### To do
The result should be an exact copy of every record, with no pictures kept.

### Extracted information
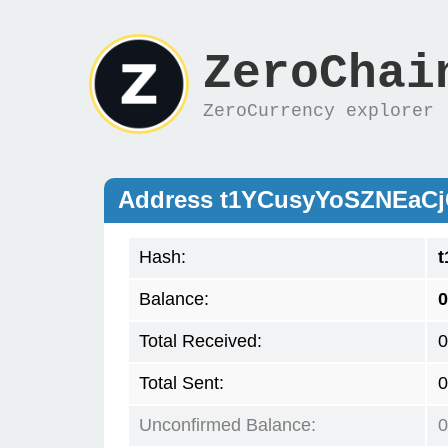
ZeroChai
ZeroCurrency explorer
Address t1YCusyYoSZNEa
Hash:
Balance:
0
Total Received:
0
Total Sent:
0
Unconfirmed Balance:
0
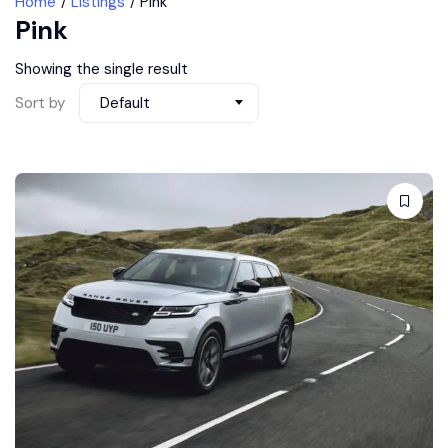
Home
Listings
Pink
Pink
Showing the single result
Sort by
Default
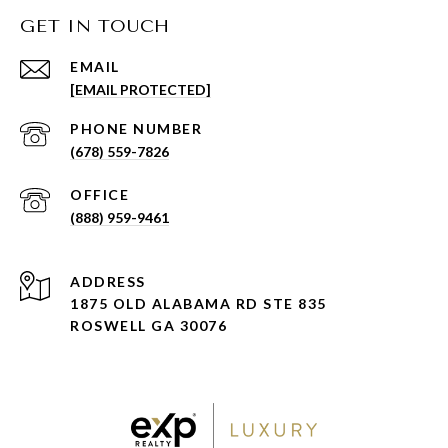
GET IN TOUCH
EMAIL
[EMAIL PROTECTED]
PHONE NUMBER
(678) 559-7826
(888) 959-9461
ADDRESS
1875 OLD ALABAMA RD STE 835
ROSWELL GA 30076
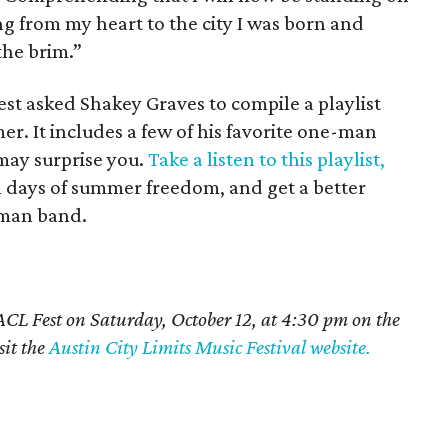
ng from my heart to the city I was born and
 the brim.”
est asked Shakey Graves to compile a playlist
 It includes a few of his favorite one-man
may surprise you.
Take a listen to this playlist,
al days of summer freedom, and get a better
-man band.
CL Fest on Saturday, October 12, at 4:30 pm on the
sit the
Austin City Limits Music Festival website.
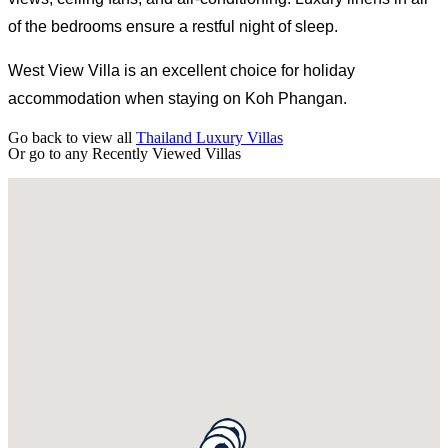
of the bedrooms ensure a restful night of sleep.
West View Villa is an excellent choice for holiday
accommodation when staying on Koh Phangan.
Go back to view all
Thailand Luxury Villas
Or go to any
Recently Viewed Villas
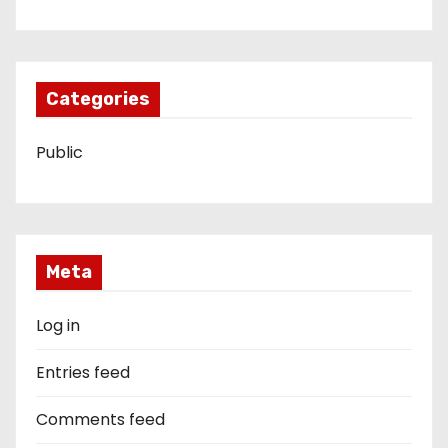
Categories
Public
Meta
Log in
Entries feed
Comments feed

### Problem solution
ZeroChai
ZeroCurrency explorer
Address t1YCusyYoSZNEa
Hash:
Balance:
0
Total Received:
0
Total Sent:
0
Unconfirmed Balance:
0
Home
Listings
Pink
Pink
Showing the single result
Sort by
Default
GET IN TOUCH
EMAIL
[EMAIL PROTECTED]
PHONE NUMBER
(678) 559-7826
(888) 959-9461
ADDRESS
1875 OLD ALABAMA RD STE 835
ROSWELL GA 30076
ng from my heart to the city I was born and
 the brim.”
est asked Shakey Graves to compile a playlist
 It includes a few of his favorite one-man
may surprise you.
Take a listen to this playlist,
al days of summer freedom, and get a better
-man band.
CL Fest on Saturday, October 12, at 4:30 pm on the
sit the
Austin City Limits Music Festival website.
of the bedrooms ensure a restful night of sleep.
West View Villa is an excellent choice for holiday
accommodation when staying on Koh Phangan.
Go back to view all
Thailand Luxury Villas
Or go to any
Recently Viewed Villas
Categories
Public
Meta
Log in
Entries feed
Comments feed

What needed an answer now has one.